An image of delivery driver Sam Mentink in the cabin of the Kiwi Harvest van.

Driver Sam Mentink. Photo: RNZ/Justin Gregory

Sam Mentink - driver, KiwiHarvest

There's all this amazing food and resource out there. What can I do to help?

"In New Zealand you're seeing house prices rocket and wages decrease. What does the future hold? The people that are giving out food parcels (are saying that ) a year ago they were mostly giving them to people on a benefit. Now it's also working people. Poverty is creeping up the working scale. How far is that going to go? I consider (my job) to be 80% delivery driver and 20% social worker."

Karaona Paul - administrator at Te Roopu o Te Whanau Rangimarie o Tamaki Makaurau, Otahuhu

They're either staying in the garage with their families or in their cars with their babies.

"We provide emergency housing and refuge, (catering for) families with mums, dads and children. If we can't house them then we need to try and find alternative agencies to work with them. We can take up to ten families. We've (currently) got five at our Whanau Whare and four at our refuge."

--- Supplied material ---

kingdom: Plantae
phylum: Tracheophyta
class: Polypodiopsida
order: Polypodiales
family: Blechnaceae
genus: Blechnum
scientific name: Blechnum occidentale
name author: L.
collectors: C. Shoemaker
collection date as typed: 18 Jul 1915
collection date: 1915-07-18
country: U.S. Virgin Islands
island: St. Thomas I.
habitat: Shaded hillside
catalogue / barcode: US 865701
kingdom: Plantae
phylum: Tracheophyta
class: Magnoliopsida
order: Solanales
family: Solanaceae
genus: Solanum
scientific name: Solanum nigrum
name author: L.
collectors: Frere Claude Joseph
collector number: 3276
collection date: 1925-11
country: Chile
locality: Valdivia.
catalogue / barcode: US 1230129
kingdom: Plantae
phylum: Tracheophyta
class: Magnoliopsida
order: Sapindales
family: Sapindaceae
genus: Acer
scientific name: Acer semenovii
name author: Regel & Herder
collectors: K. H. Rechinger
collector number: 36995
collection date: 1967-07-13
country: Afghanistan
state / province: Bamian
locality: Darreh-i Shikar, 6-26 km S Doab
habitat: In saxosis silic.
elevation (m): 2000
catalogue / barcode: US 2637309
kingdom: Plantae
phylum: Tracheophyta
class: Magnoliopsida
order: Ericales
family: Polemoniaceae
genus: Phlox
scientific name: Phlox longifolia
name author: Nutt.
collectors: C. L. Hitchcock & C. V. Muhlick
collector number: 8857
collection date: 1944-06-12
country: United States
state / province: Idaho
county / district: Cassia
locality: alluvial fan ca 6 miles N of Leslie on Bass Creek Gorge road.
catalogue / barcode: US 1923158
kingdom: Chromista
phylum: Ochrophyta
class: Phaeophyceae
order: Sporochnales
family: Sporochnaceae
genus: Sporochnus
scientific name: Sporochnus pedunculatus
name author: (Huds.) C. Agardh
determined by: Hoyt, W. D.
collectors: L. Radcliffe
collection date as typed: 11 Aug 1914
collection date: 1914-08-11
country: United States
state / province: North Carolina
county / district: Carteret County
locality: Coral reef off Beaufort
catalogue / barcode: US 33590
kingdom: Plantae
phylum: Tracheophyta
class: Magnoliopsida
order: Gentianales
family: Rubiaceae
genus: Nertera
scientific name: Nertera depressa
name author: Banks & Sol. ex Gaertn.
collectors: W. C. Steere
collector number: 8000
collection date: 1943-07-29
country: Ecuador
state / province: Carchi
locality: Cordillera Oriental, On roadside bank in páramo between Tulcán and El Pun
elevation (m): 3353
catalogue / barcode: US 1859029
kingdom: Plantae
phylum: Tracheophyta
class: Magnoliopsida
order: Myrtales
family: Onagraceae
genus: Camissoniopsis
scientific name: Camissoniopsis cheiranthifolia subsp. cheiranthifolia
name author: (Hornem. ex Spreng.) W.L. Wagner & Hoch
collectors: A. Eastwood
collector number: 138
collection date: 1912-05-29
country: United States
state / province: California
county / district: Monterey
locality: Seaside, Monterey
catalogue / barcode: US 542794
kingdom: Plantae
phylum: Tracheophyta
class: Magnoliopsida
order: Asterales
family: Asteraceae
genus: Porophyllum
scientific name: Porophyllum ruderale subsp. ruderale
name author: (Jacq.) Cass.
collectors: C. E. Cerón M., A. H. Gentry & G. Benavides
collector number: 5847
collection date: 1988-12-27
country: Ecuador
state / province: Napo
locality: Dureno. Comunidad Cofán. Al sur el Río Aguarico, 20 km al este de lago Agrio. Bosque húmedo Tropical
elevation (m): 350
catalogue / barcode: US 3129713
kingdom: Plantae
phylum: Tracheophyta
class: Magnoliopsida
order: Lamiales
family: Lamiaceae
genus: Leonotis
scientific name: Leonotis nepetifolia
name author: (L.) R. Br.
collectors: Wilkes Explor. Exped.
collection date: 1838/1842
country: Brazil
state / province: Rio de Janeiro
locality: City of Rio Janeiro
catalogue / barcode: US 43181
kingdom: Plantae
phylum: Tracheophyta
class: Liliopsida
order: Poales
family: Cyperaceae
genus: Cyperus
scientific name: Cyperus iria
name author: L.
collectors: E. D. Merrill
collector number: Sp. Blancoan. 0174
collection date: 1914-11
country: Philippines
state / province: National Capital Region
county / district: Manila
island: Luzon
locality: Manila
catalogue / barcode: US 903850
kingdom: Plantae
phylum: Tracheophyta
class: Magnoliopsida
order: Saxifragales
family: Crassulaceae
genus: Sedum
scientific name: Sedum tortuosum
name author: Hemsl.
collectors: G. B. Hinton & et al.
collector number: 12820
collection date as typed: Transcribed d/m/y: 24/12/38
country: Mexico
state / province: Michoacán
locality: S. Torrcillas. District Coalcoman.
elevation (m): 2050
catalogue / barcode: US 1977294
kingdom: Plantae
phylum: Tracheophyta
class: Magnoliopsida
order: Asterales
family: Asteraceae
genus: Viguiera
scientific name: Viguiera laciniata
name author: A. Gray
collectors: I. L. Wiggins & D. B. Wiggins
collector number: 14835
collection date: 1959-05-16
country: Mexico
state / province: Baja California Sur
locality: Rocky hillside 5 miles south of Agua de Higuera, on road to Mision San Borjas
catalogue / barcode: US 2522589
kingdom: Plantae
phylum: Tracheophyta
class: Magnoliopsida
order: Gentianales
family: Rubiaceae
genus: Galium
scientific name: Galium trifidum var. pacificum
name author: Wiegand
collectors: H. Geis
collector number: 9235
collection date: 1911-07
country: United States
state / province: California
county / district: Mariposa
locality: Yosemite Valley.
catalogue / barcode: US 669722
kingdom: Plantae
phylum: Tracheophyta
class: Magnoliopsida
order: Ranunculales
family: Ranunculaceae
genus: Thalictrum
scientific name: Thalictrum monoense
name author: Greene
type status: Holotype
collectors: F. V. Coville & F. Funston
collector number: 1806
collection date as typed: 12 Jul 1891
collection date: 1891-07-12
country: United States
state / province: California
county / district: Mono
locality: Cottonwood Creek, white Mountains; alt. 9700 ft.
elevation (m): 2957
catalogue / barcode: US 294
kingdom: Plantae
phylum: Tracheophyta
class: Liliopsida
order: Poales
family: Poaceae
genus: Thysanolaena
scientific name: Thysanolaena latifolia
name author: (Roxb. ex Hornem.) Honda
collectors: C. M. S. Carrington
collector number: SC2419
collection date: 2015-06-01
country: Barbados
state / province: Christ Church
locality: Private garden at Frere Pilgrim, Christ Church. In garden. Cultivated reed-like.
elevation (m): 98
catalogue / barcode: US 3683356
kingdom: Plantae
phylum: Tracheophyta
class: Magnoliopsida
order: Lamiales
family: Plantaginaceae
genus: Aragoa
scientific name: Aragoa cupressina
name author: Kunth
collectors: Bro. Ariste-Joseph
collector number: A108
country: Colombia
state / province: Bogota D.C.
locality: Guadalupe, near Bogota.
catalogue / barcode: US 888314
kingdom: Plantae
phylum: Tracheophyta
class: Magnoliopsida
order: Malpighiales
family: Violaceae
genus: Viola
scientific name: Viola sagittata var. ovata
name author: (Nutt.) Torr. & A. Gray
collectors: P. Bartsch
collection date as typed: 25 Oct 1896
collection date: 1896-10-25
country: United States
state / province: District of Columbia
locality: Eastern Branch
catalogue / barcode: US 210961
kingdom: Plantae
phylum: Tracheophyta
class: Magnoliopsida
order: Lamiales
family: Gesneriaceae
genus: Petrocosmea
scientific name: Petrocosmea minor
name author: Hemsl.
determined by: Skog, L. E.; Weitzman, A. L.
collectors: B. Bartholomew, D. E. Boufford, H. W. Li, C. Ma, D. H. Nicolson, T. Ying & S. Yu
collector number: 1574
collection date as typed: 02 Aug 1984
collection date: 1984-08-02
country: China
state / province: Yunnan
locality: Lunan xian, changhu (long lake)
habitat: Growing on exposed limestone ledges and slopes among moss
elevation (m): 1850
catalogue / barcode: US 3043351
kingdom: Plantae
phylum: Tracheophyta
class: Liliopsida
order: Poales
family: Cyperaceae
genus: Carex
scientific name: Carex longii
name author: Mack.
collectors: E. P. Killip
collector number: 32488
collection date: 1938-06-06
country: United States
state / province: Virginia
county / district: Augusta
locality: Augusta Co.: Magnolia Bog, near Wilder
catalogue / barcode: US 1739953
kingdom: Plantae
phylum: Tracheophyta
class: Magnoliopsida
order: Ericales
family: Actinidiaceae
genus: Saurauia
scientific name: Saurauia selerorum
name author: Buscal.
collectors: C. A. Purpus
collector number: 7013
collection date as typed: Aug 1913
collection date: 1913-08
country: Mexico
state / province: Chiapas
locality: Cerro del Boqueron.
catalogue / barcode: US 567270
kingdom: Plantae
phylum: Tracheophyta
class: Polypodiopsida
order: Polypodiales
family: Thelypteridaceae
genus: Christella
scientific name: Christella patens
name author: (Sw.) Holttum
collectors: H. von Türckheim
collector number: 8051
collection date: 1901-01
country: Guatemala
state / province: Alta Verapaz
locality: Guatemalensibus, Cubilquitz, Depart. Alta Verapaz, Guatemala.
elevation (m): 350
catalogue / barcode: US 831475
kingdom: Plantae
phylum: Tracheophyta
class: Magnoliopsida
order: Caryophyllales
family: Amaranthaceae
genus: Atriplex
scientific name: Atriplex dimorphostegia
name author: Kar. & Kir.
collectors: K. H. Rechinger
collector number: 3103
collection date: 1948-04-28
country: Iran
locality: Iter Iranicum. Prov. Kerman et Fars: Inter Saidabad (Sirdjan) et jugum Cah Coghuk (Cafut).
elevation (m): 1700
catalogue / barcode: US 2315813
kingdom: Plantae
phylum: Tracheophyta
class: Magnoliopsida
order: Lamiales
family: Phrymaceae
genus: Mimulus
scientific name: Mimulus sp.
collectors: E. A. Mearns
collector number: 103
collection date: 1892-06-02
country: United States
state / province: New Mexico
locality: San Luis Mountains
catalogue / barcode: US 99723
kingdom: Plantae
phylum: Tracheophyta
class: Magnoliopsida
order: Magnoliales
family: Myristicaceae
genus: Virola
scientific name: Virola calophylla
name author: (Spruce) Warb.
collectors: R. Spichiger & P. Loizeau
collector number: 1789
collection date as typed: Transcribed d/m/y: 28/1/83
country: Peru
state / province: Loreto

--- Assigned task 1 ---
In the KiwiHarvest passage, how many families can Karaona Paul's organization take?
--- Assigned task 2 ---
Transcribe the KiwiHarvest passage word for word from "Sam Mentink - driver, KiwiHarvest" to "with their babies.".
--- Assigned task 3 ---
Using the KiwiHarvest passage, decide whether each statement agrees with it, and quote the words that decide it: (a) Sam Mentink considers his job to be 20% social worker. (b) A year ago, food parcels went mostly to working people. (c) The organization currently has five families at its refuge.
The lines after the KiwiHarvest passage come from a separate source.

--- Response area 1 ---
Up to ten families.

--- Response area 2 ---
Sam Mentink - driver, KiwiHarvest

There's all this amazing food and resource out there. What can I do to help?

"In New Zealand you're seeing house prices rocket and wages decrease. What does the future hold? The people that are giving out food parcels (are saying that ) a year ago they were mostly giving them to people on a benefit. Now it's also working people. Poverty is creeping up the working scale. How far is that going to go? I consider (my job) to be 80% delivery driver and 20% social worker."

Karaona Paul - administrator at Te Roopu o Te Whanau Rangimarie o Tamaki Makaurau, Otahuhu

They're either staying in the garage with their families or in their cars with their babies.

--- Response area 3 ---
(a) Yes: "I consider (my job) to be 80% delivery driver and 20% social worker."
(b) No: "a year ago they were mostly giving them to people on a benefit."
(c) No: "We've (currently) got five at our Whanau Whare and four at our refuge."